* [Information provided]:
+---+
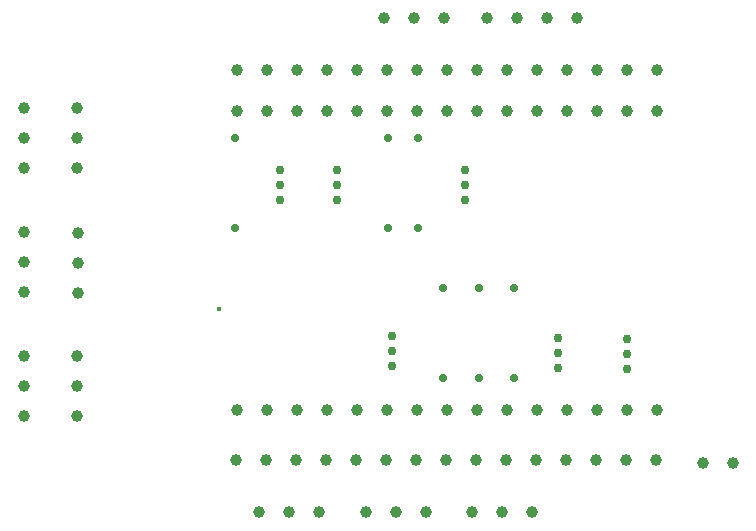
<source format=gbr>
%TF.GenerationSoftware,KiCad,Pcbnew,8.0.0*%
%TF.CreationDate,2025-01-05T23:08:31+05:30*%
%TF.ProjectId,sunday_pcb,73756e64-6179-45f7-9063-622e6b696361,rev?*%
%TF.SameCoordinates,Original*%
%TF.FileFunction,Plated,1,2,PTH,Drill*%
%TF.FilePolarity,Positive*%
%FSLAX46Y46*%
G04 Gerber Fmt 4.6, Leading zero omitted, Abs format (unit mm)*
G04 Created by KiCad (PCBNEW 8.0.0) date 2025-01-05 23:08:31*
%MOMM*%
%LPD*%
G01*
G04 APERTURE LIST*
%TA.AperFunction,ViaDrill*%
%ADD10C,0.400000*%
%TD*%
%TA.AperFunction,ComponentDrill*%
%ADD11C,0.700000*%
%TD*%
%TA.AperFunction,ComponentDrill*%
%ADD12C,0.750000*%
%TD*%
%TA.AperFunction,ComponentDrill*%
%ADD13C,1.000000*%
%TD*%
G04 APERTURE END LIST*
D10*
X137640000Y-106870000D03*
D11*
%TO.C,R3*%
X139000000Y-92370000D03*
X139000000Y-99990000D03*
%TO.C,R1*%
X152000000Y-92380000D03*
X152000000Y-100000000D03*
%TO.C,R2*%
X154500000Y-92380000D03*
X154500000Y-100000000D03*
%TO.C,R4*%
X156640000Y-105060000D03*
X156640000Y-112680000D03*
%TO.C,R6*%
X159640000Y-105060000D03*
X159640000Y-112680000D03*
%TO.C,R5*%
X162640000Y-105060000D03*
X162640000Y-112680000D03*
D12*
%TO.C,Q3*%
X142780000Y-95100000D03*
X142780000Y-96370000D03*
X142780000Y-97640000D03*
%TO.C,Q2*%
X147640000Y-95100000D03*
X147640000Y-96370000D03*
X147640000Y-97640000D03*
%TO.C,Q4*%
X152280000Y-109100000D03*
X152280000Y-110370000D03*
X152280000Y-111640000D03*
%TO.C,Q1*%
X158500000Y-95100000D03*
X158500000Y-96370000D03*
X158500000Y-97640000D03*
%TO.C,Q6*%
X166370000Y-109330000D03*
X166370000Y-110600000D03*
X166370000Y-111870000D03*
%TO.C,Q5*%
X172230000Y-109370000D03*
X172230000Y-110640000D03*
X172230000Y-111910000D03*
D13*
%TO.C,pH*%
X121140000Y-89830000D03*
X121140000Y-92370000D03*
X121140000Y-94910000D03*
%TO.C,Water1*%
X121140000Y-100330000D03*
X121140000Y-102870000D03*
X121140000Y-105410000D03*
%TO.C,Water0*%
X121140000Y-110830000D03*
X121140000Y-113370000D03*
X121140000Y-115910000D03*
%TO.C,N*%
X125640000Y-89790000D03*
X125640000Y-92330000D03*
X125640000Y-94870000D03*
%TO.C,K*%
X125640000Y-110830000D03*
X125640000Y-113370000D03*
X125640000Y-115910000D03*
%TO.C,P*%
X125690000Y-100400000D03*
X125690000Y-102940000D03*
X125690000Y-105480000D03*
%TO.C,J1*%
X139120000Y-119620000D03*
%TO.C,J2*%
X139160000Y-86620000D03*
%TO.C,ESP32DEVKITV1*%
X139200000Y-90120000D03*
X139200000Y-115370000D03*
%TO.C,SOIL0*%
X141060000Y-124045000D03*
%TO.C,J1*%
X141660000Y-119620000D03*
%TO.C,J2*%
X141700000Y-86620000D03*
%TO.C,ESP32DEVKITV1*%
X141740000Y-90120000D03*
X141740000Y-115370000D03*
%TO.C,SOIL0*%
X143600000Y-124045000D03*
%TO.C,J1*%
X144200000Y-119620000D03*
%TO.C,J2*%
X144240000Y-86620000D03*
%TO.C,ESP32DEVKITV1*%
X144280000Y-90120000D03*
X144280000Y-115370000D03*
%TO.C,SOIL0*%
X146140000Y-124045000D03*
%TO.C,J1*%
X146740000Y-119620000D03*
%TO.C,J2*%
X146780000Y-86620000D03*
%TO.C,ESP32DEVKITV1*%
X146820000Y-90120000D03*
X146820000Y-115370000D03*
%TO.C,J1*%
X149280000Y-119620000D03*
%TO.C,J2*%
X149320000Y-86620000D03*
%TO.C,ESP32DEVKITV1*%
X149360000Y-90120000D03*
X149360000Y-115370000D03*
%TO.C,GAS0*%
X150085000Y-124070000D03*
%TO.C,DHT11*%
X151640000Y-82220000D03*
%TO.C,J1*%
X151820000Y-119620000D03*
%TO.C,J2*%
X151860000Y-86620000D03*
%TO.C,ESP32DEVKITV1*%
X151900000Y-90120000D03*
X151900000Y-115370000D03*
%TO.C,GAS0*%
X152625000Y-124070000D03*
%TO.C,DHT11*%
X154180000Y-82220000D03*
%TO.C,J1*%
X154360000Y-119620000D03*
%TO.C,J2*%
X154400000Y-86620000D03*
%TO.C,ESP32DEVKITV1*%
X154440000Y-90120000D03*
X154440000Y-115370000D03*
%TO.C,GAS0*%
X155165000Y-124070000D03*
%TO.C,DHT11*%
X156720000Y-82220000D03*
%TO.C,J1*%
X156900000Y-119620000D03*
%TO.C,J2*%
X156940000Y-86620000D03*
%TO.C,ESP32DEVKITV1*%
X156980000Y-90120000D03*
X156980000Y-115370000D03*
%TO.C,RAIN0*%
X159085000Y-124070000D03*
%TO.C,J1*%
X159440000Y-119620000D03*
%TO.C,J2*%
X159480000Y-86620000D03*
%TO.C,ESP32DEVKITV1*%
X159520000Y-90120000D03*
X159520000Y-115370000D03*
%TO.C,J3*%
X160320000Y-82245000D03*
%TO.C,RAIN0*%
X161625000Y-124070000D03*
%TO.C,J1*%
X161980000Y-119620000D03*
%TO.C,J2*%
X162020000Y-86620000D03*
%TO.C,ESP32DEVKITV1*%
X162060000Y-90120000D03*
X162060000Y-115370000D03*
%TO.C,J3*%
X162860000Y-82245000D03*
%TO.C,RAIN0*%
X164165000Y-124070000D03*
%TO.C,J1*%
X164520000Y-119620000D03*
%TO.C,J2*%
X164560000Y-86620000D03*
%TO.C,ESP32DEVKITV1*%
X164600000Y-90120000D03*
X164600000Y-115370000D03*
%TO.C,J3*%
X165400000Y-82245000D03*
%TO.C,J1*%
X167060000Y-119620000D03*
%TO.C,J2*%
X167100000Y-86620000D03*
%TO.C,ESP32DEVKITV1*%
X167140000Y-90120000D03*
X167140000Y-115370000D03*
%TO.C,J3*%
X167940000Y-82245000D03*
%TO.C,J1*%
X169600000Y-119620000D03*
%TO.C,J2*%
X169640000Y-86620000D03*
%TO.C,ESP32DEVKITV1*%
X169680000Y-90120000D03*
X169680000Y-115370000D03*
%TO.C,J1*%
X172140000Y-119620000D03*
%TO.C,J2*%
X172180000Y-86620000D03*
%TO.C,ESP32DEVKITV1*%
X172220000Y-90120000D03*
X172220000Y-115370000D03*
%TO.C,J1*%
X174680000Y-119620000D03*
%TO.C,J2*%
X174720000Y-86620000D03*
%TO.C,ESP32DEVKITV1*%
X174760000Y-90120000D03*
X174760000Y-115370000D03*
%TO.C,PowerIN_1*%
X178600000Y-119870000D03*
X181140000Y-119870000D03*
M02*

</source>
+---+
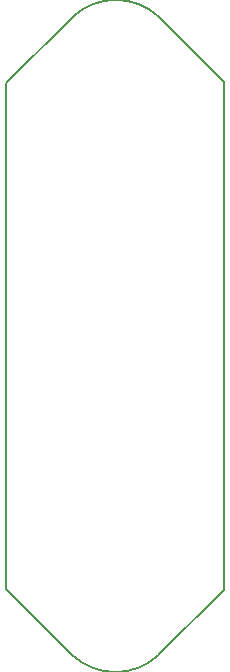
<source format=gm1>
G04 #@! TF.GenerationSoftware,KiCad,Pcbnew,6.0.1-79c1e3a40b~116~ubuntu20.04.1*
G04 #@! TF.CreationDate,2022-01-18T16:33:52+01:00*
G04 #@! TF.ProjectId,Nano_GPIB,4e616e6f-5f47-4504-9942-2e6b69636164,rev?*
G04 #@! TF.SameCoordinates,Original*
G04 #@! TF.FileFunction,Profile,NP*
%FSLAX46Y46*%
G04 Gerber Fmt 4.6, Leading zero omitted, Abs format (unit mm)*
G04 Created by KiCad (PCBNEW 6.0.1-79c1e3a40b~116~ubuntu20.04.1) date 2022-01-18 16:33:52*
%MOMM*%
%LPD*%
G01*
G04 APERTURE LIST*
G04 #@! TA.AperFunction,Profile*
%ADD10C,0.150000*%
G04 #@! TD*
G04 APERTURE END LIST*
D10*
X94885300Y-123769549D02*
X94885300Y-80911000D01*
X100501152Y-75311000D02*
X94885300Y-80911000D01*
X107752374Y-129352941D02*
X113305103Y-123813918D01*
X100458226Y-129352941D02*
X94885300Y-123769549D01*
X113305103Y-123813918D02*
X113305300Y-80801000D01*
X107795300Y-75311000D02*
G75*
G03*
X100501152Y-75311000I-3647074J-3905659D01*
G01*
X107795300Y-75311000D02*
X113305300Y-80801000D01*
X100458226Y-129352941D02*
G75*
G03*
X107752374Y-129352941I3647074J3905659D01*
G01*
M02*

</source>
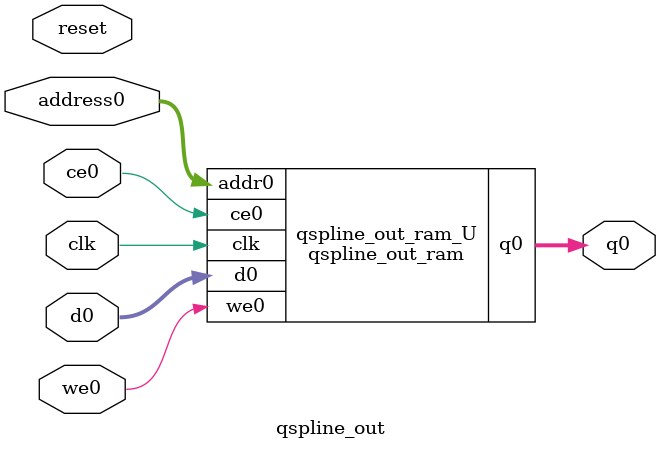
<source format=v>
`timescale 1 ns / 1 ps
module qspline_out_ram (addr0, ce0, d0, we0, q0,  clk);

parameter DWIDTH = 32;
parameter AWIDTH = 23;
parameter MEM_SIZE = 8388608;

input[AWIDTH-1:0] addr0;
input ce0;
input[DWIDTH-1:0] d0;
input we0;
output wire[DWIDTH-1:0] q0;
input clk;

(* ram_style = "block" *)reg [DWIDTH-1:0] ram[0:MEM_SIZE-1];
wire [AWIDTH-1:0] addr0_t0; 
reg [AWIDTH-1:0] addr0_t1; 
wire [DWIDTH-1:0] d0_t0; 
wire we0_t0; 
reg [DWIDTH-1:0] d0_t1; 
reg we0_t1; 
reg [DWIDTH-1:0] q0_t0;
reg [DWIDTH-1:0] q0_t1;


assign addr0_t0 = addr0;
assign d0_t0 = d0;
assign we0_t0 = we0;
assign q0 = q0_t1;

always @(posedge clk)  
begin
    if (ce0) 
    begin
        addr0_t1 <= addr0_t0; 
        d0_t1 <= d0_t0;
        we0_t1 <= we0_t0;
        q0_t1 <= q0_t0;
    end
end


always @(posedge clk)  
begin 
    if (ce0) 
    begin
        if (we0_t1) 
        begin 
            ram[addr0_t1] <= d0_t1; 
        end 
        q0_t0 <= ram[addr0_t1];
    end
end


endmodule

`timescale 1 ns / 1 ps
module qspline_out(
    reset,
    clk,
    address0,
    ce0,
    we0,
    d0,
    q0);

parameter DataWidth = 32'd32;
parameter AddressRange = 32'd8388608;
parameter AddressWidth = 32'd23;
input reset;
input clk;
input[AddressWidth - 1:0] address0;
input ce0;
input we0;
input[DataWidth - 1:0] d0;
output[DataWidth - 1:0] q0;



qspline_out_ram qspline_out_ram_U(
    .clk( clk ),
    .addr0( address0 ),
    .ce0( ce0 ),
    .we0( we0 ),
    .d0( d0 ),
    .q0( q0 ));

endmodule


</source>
+---+
* [Job]: Show the lines of the records that contain the word "LIST".

* [Exercise solution]:
G04 APERTURE LIST*
G04 APERTURE END LIST*
G04 APERTURE LIST*
G04 APERTURE END LIST*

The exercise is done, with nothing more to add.